- DATA EXCERPT:
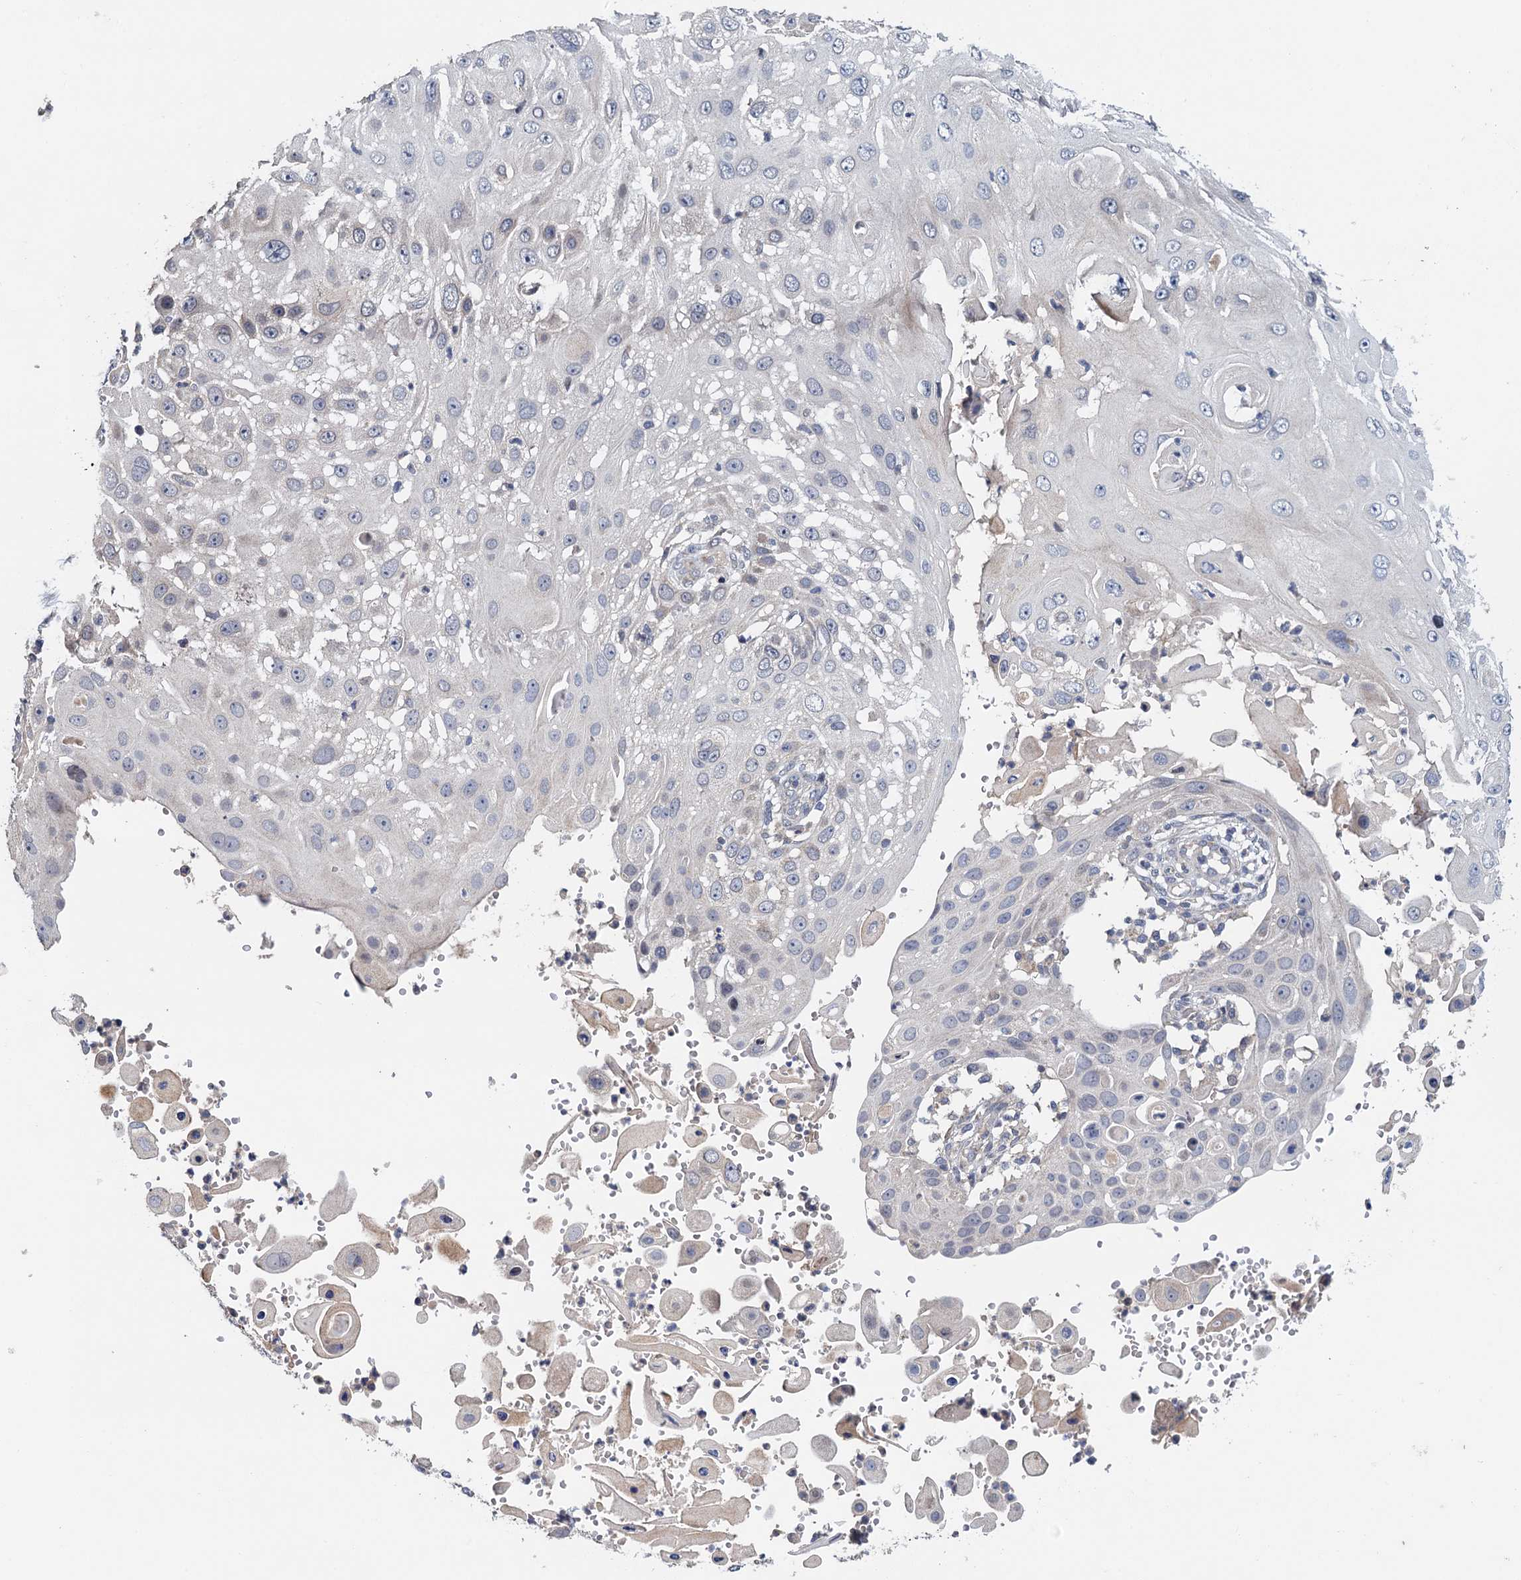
{"staining": {"intensity": "negative", "quantity": "none", "location": "none"}, "tissue": "skin cancer", "cell_type": "Tumor cells", "image_type": "cancer", "snomed": [{"axis": "morphology", "description": "Squamous cell carcinoma, NOS"}, {"axis": "topography", "description": "Skin"}], "caption": "Tumor cells show no significant protein positivity in skin cancer (squamous cell carcinoma).", "gene": "MDM1", "patient": {"sex": "female", "age": 44}}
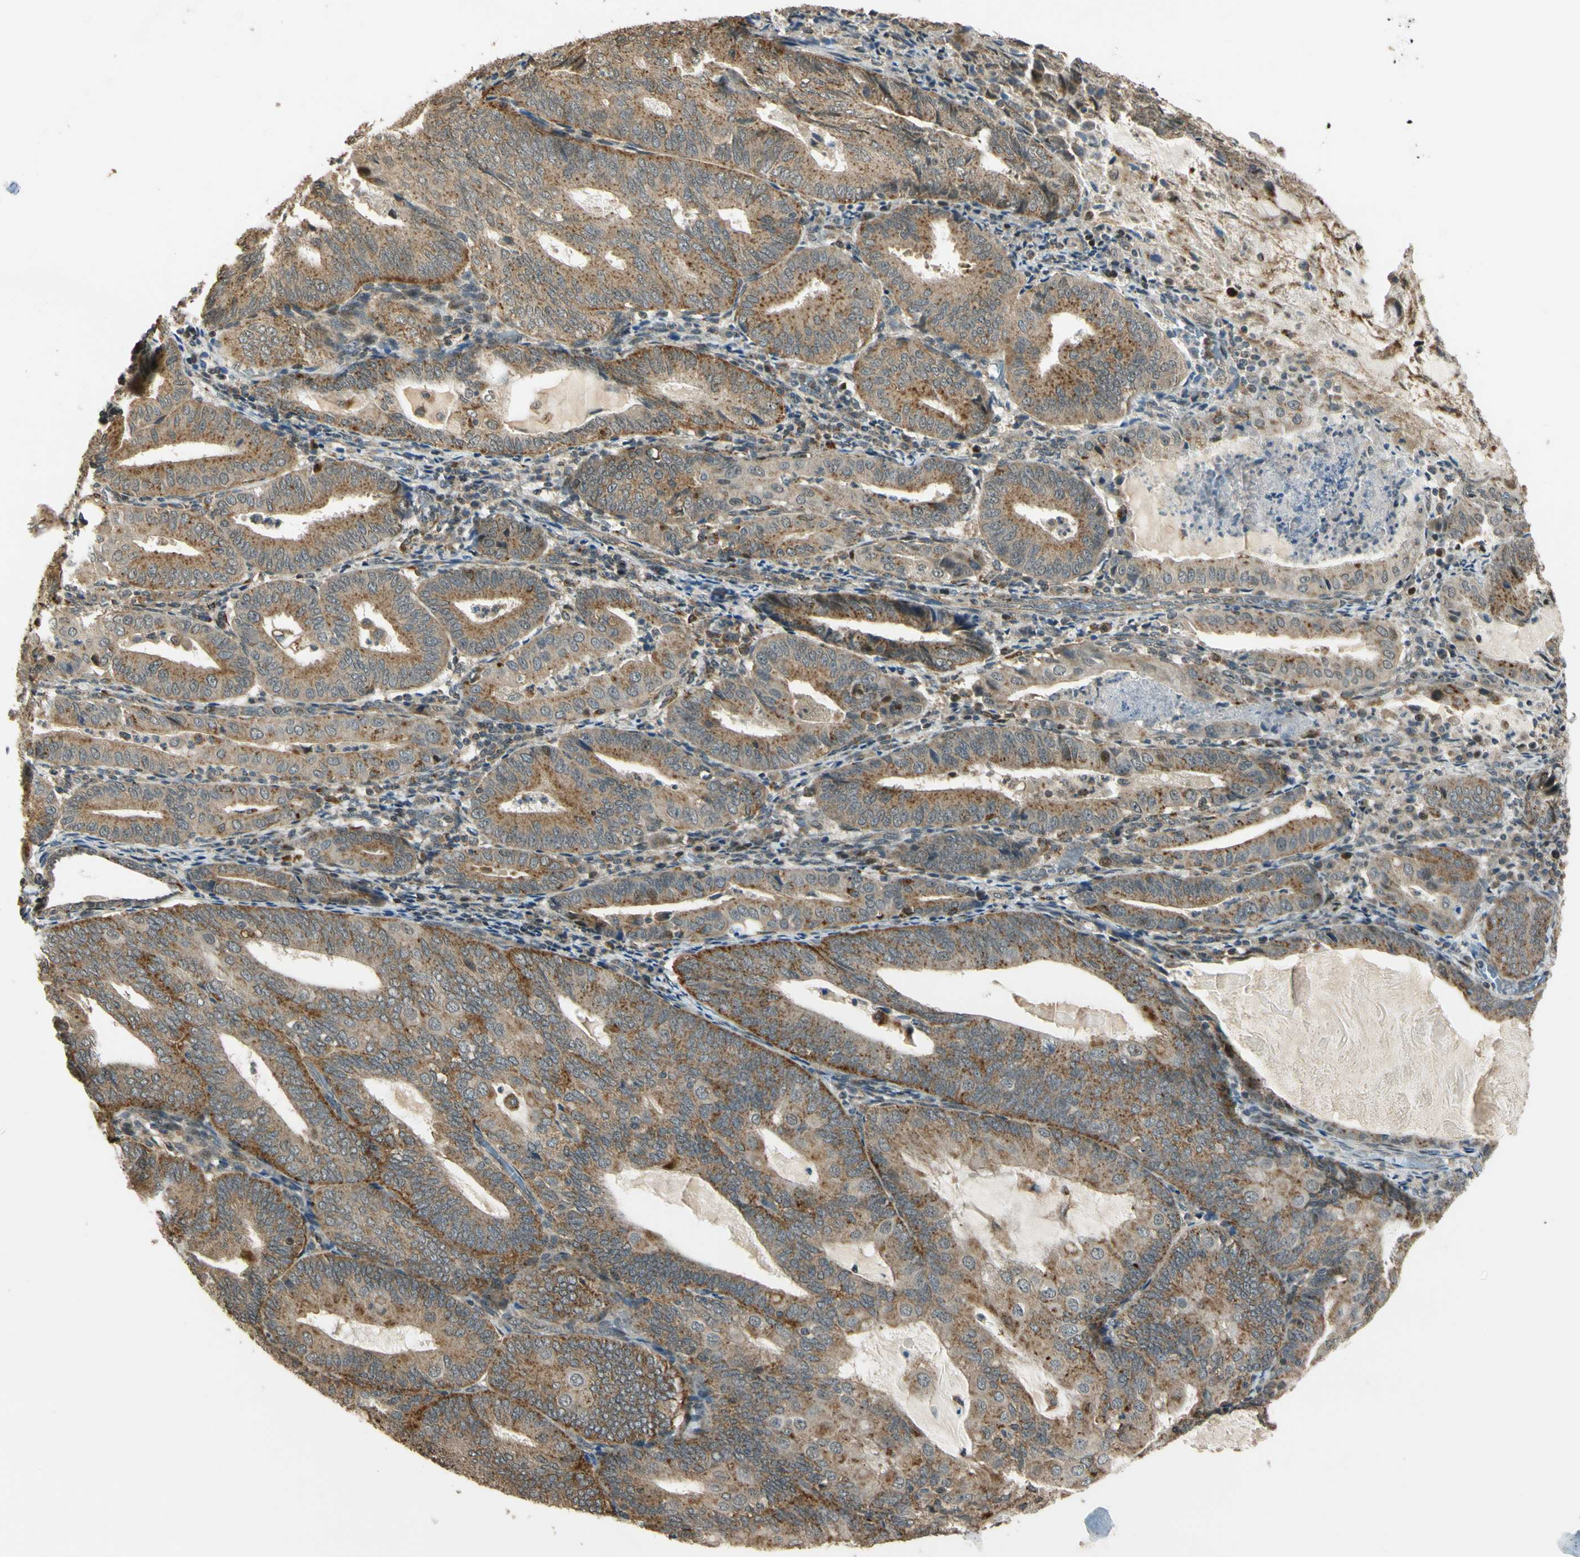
{"staining": {"intensity": "moderate", "quantity": ">75%", "location": "cytoplasmic/membranous"}, "tissue": "endometrial cancer", "cell_type": "Tumor cells", "image_type": "cancer", "snomed": [{"axis": "morphology", "description": "Adenocarcinoma, NOS"}, {"axis": "topography", "description": "Endometrium"}], "caption": "Adenocarcinoma (endometrial) stained with immunohistochemistry (IHC) displays moderate cytoplasmic/membranous positivity in approximately >75% of tumor cells. The staining was performed using DAB (3,3'-diaminobenzidine) to visualize the protein expression in brown, while the nuclei were stained in blue with hematoxylin (Magnification: 20x).", "gene": "LAMTOR1", "patient": {"sex": "female", "age": 81}}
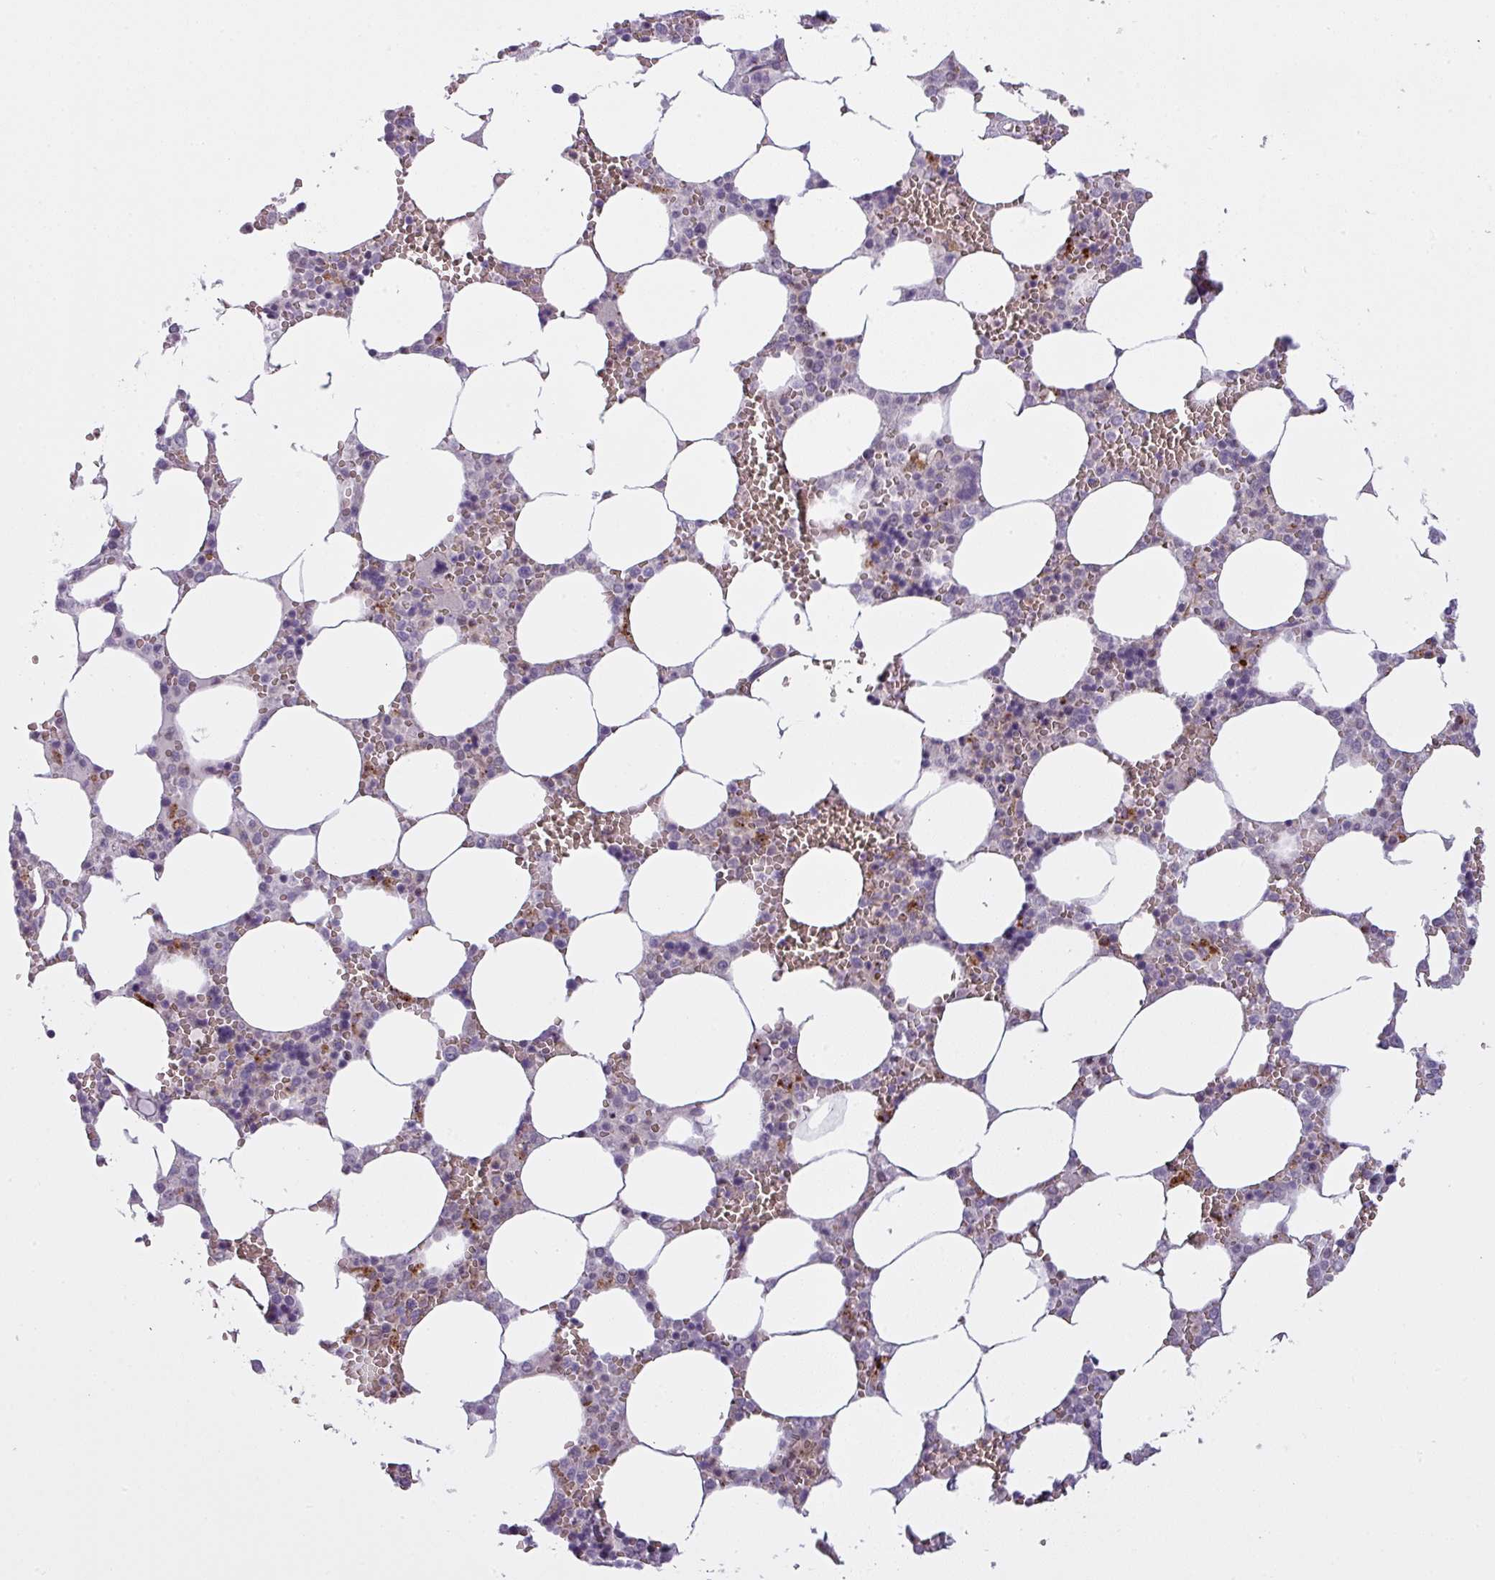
{"staining": {"intensity": "moderate", "quantity": "<25%", "location": "cytoplasmic/membranous"}, "tissue": "bone marrow", "cell_type": "Hematopoietic cells", "image_type": "normal", "snomed": [{"axis": "morphology", "description": "Normal tissue, NOS"}, {"axis": "topography", "description": "Bone marrow"}], "caption": "Immunohistochemistry (IHC) micrograph of normal bone marrow: bone marrow stained using immunohistochemistry (IHC) displays low levels of moderate protein expression localized specifically in the cytoplasmic/membranous of hematopoietic cells, appearing as a cytoplasmic/membranous brown color.", "gene": "MAP7D2", "patient": {"sex": "male", "age": 64}}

- EXERCISE OBJECTIVE:
Keep the pictures out of the copy and write out the data exactly as it stands.

- TASK ANSWER:
{"staining": {"intensity": "negative", "quantity": "none", "location": "none"}, "tissue": "skin cancer", "cell_type": "Tumor cells", "image_type": "cancer", "snomed": [{"axis": "morphology", "description": "Squamous cell carcinoma, NOS"}, {"axis": "topography", "description": "Skin"}], "caption": "Tumor cells show no significant protein positivity in skin cancer (squamous cell carcinoma).", "gene": "MDM1", "patient": {"sex": "female", "age": 44}}
{"staining": {"intensity": "moderate", "quantity": ">75%", "location": "cytoplasmic/membranous"}, "tissue": "endometrial cancer", "cell_type": "Tumor cells", "image_type": "cancer", "snomed": [{"axis": "morphology", "description": "Adenocarcinoma, NOS"}, {"axis": "topography", "description": "Endometrium"}], "caption": "Adenocarcinoma (endometrial) stained with immunohistochemistry (IHC) displays moderate cytoplasmic/membranous positivity in approximately >75% of tumor cells. The staining was performed using DAB (3,3'-diaminobenzidine) to visualize the protein expression in brown, while the nuclei were stained in blue with hematoxylin (Magnification: 20x).", "gene": "LAMTOR1", "patient": {"sex": "female", "age": 81}}
{"staining": {"intensity": "moderate", "quantity": "<25%", "location": "cytoplasmic/membranous"}, "tissue": "bone marrow", "cell_type": "Hematopoietic cells", "image_type": "normal", "snomed": [{"axis": "morphology", "description": "Normal tissue, NOS"}, {"axis": "topography", "description": "Bone marrow"}], "caption": "Immunohistochemistry (IHC) micrograph of normal bone marrow: bone marrow stained using immunohistochemistry (IHC) displays low levels of moderate protein expression localized specifically in the cytoplasmic/membranous of hematopoietic cells, appearing as a cytoplasmic/membranous brown color.", "gene": "MAP7D2", "patient": {"sex": "male", "age": 64}}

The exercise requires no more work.